### Work instructions
With the pictures left out, transcribe exactly the lines from the one with "- framed print [11,134,92,199]" through the end of the data.

Top of Exercise material

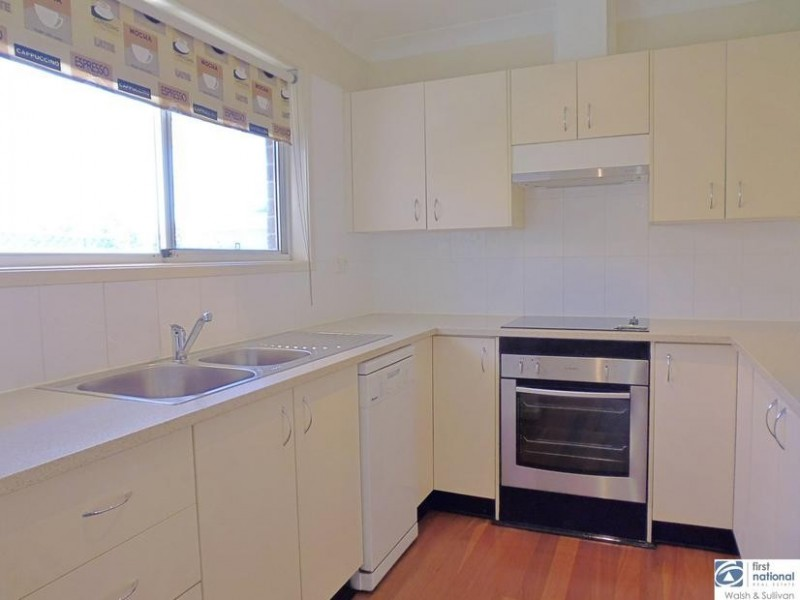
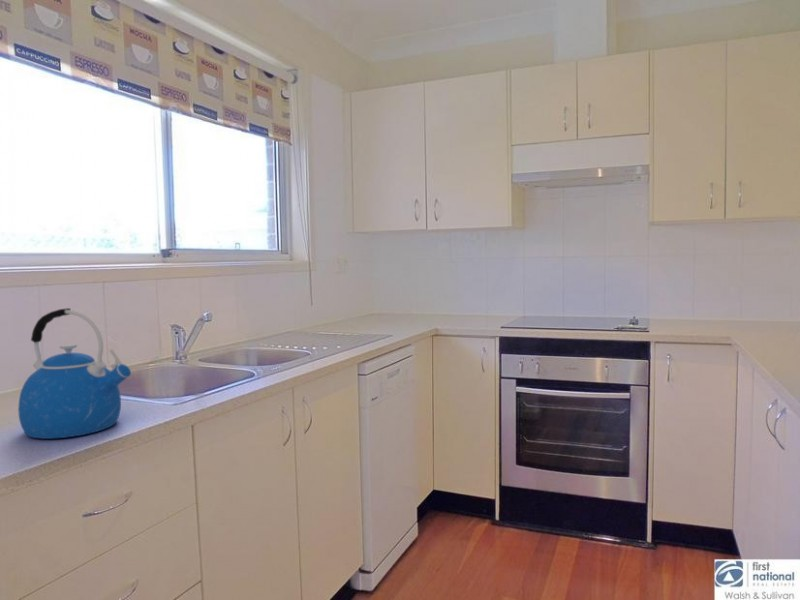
+ kettle [17,307,132,440]
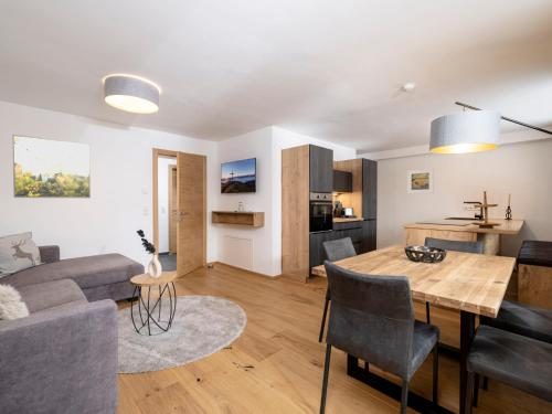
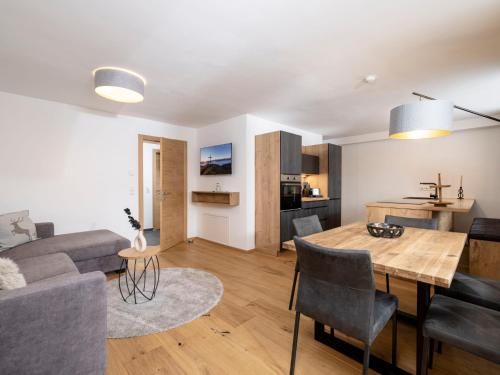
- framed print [11,134,92,199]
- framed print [406,168,435,194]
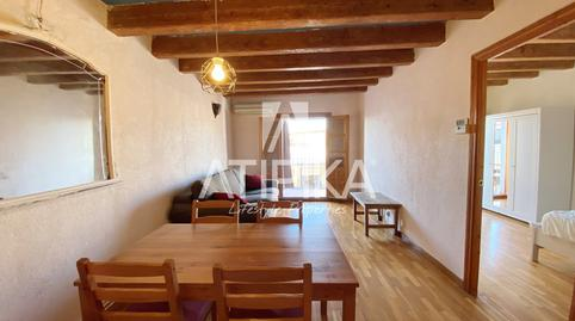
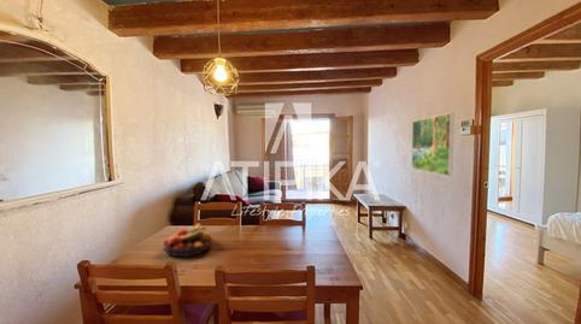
+ fruit bowl [162,222,215,258]
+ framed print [411,112,454,177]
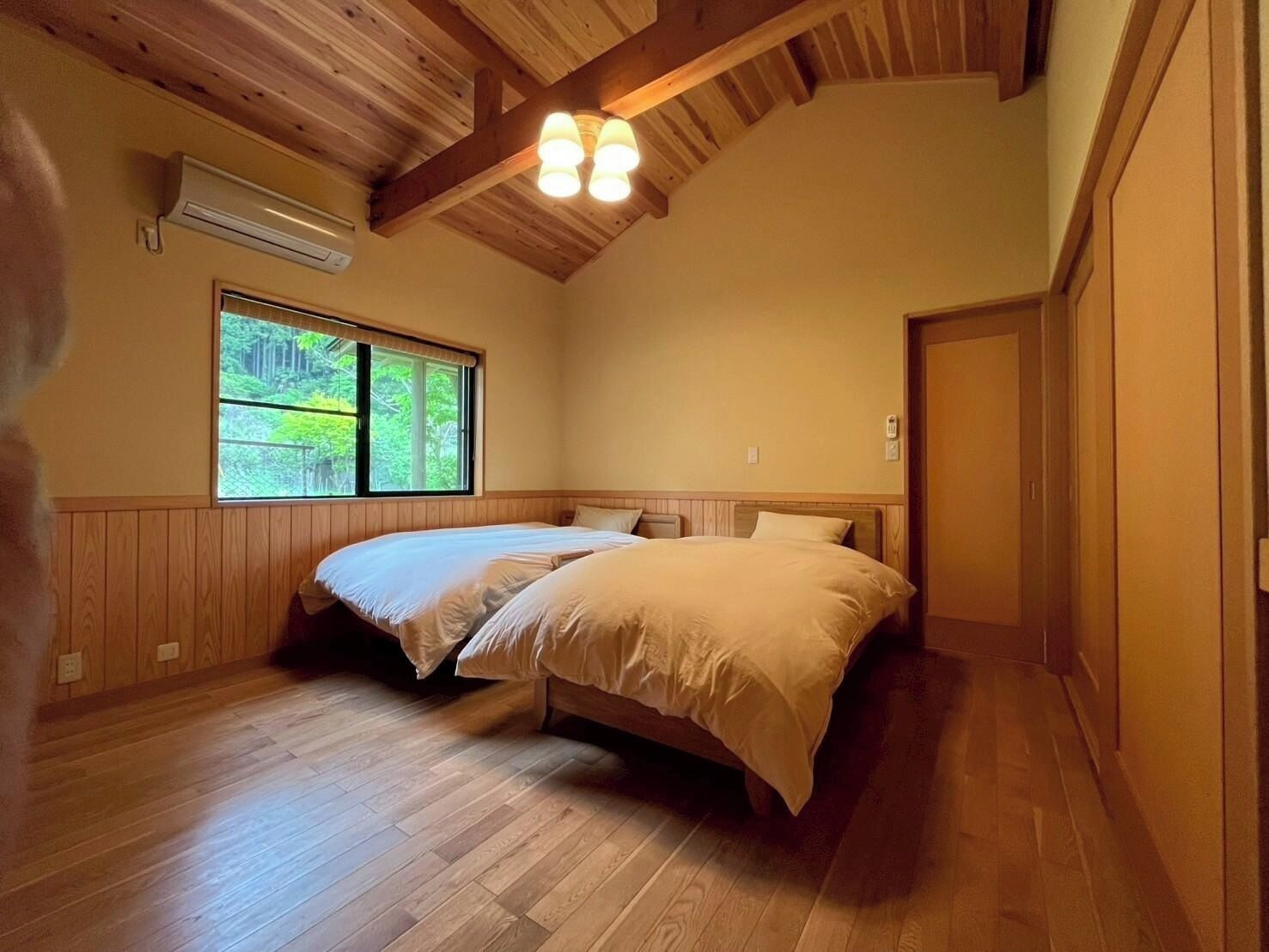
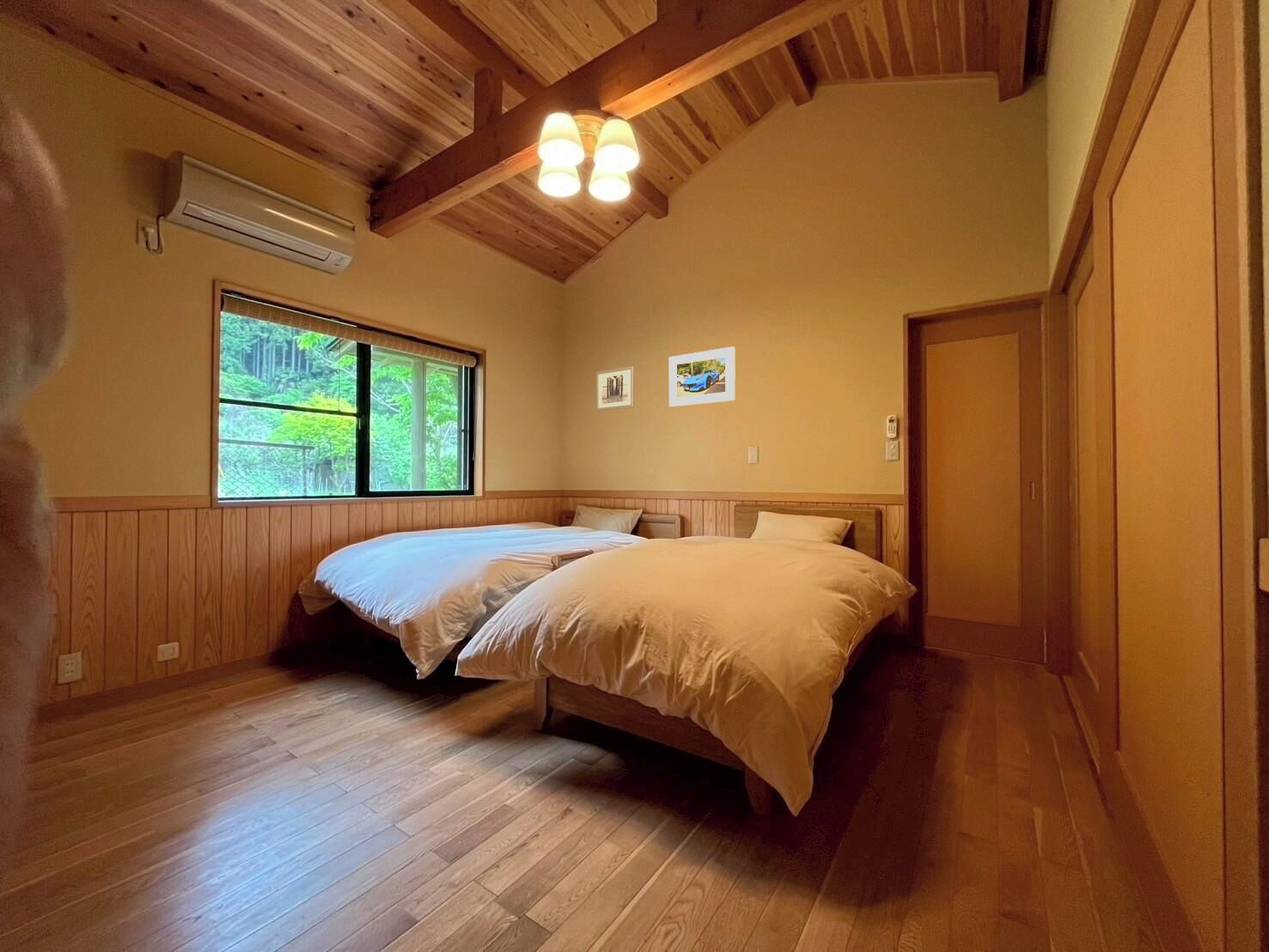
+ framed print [668,345,736,408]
+ wall art [595,365,636,412]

Bottom of Exercise material

### Finished task
- framed print [11,134,92,199]
- framed print [406,168,435,194]
+ fruit bowl [162,222,215,258]
+ framed print [411,112,454,177]
+ framed print [668,345,736,408]
+ wall art [595,365,636,412]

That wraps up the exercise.